By the way, at the top of the daily menu at the Continental Hotel the déjeuner à la fourchette at 11 A.M. is styled "Lunch." Puller resents this as strongly as he does a waiter's answering him, "Yees, Sare," when he has given an order in his best French. Now this meal at 11 A.M. is not an English lunch, but is the French déjeuner à la fourchette. Is it becoming the common practice in hotels on the Continent? If so, the English will soon remember that they don't come abroad for lunch—they can "lunch" well enough at home—but they do come abroad for déjeuner à la fourchette, and, if they do not get it, they will stay away.

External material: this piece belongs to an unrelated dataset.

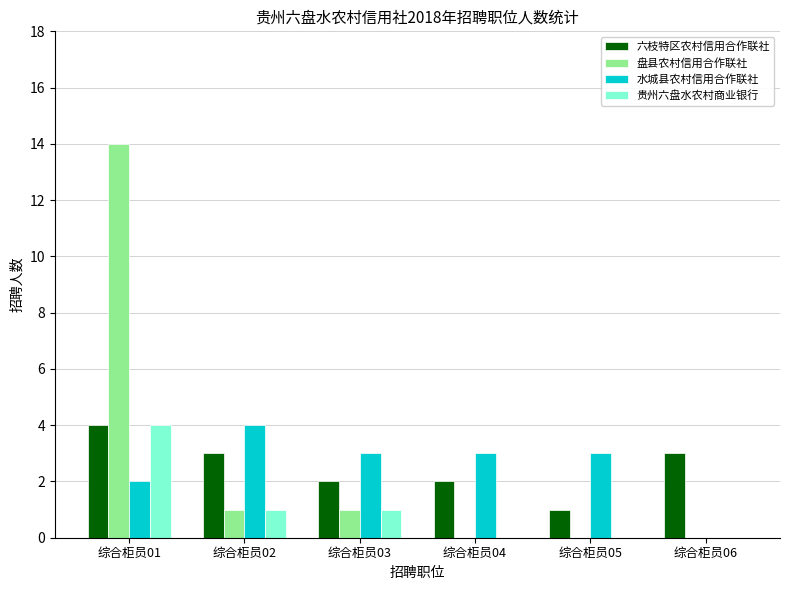

The 盘县农村信用合作联社 series shows 0 at 综合柜员03. True or false?

False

"It's confoundedly insulting!" exclaims Puller, indignantly. "Do they think we don't know what a déjeuner à la fourchette means? But, dash it, you know," he goes on, in the tone of a man whom a very little more of this sort of treatment would disgust with life generally, "they're making everybody abroad so English." Then he repeats, "So English, you know," in imitation of some American burlesque actor, and this has the effect of restoring his good humour. He thinks the quotation so apt and so humorous, that he expands in chuckles, and goes out of the salle-à-manger doing a step, and repeating, "So English, you know!" The French, Spanish, and the visitors of various nationalities, shake their heads, shrug their shoulders, and evidently hope he is harmless. The waiters smile, and this reassures the guests.


The special merit of the Royat Drinking Waters and Baths consists in the large amount of iron contained in them. Over the gates of the Park at Royat, where the Etablissement and Buvettes are situated, should be inscribed, for the benefit of English visitors, "Washing and Ironing done here."